Подхватите текст о подготовке убийства Татарова и продолжите его с предложения, которое следует за последним приведенным.

### Текст для анализа
((

В любом случае незыблемое правило сыска — все агенты работают независимо друг от друга и не знают друг о друге — не соблюдалось. В охранке царил беспорядок. И если Татаров не соврал и язык распустил сам Ратаев, непосредственный куратор агента Раскина, — то чего стоят все его упреки в адрес родного департамента!
Савинков запросил у ЦК санкции на убийство Татарова. Он сделал это в обход Азефа, так как считал, что последний — «пострадавшее лицо». Кроме предательства Татаров виновен в клевете на члена-распорядителя БО. За честь Азефа должны мстить другие.
ЦК с этим согласился. В организации убийства своего соперника Азеф прямо не участвовал. Но, конечно, знал о нем. Более того — вероятно, он из средств БО финансировал дело: ведь у Савинкова не было собственной кассы.
Савинков направил Моисеенко выяснить местопребывание разоблаченного «провокатора». Оказалось, что Татаров живет у своего отца-протоиерея в Варшаве.
Убийством одного безоружного и не имевшего охраны человека занимался целый штат боевиков — не меньший, чем покушением на Сергея Александровича. Моисеенко и Беневская сняли в Варшаве, на улице Шопена, квартиру, которую они затем передали вызванным из Финляндии «резервистам» Иванову (Двойникову), Назарову и Калашникову, а сами покинули город. Роль самого Савинкова — заманить в эту квартиру Татарова. Сложный план!
Исполнители, недавние новобранцы, горели энтузиазмом — по крайней мере некоторые из них. Московский мастеровой Двойников говорил Савинкову буквально следующее: «К такому делу в чистой рубашке нужно… Может, я еще не достоин за революцию умереть, как, например, Каляев…» Но сам Савинков признавался, «ни к одному делу не приступал с таким тяжелым чувством». Татаров, напомним, был другом его юности.

))

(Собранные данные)
((

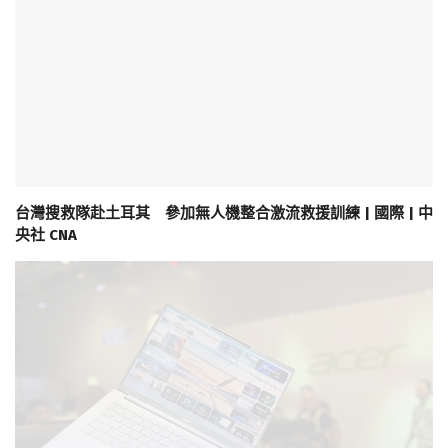
台灣搜救隊赴土耳其 參加無人機整合激流救援訓練 | 國際 | 中
央社 CNA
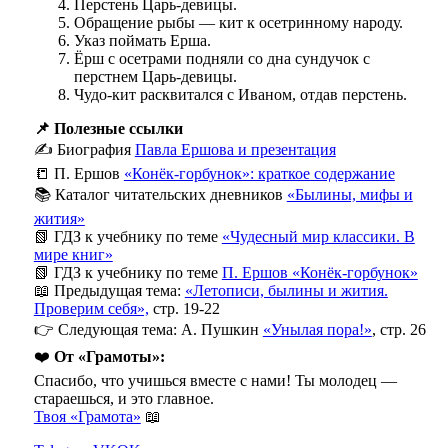
Перстень Царь-девицы.
Обращение рыбы — кит к осетринному народу.
Указ поймать Ерша.
Ёрш с осетрами подняли со дна сундучок с
перстнем Царь-девицы.
Чудо-кит расквитался с Иваном, отдав перстень.
📌 Полезные ссылки
✍️ Биография
Павла Ершова и презентация
📒 П. Ершов
«Конёк-горбунок»: краткое содержание
📚 Каталог читательских дневников
«Былины, мифы и
жития»
📗 ГДЗ к учебнику по теме
«Чудесный мир классики. В
мире книг»
📗 ГДЗ к учебнику по теме
П. Ершов «Конёк-горбунок»
📖 Предыдущая тема:
«Летописи, былины и жития.
Проверим себя»,
стр. 19-22
👉 Следующая тема: А. Пушкин
«Унылая пора!»
, стр. 26
❤️
От «Грамоты»:
Спасибо, что учишься вместе с нами! Ты молодец —
стараешься, и это главное.
Твоя «Грамота»
📖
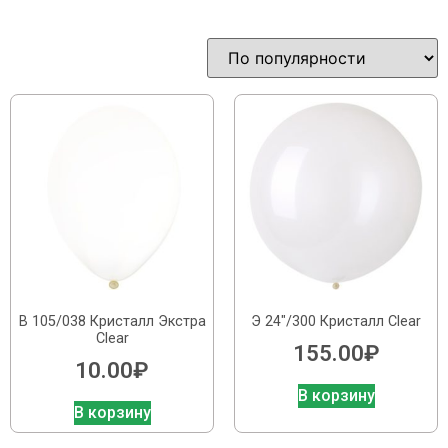
В 105/038 Кристалл Экстра
Э 24″/300 Кристалл Clear
Clear
155.00
₽
10.00
₽
В корзину
В корзину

))

### Решенная задача
Савинков посетил Татарова и пригласил на улицу Шопена, где якобы должно было состояться очередное заседание «комиссии».
«В передней он заглянул мне в глаза, покраснел и сказал:
— Я вас не понимаю. Вы подозреваете меня в провокации, значит, думаете, что я в любой момент могу выдать вас. Как вы не боялись прийти ко мне на квартиру?
Я ответил, что для меня вопрос о виновности его еще недостаточно ясен и что я считал своим долгом лично расспросить его о сведениях, касающихся Азефа. Он сказал:
— Что же, вы верите, что „Толстый“ служит в полиции?
Я сказал, что я ничего не знаю. А если знаю, то только одно: что в центральных учреждениях партии есть провокатор. Он протянул мне руку, и я пожал ее».
Но Татаров оказался осторожнее, чем предполагали выслеживавшие. Придя на улицу Шопена, он расспросил дворника о том, кто входил в дом, и, услышав от него о трех подозрительных парнях, одетых «по-русски», по-простонародному (картузы, сапоги бутылками), предпочел ретироваться.
Решили действовать по-другому. Рабочий-боевик Федор Назаров вызвался убить Татарова на дому. Савинков уехал в Москву и об исполнении своего приказа узнал уже из газет.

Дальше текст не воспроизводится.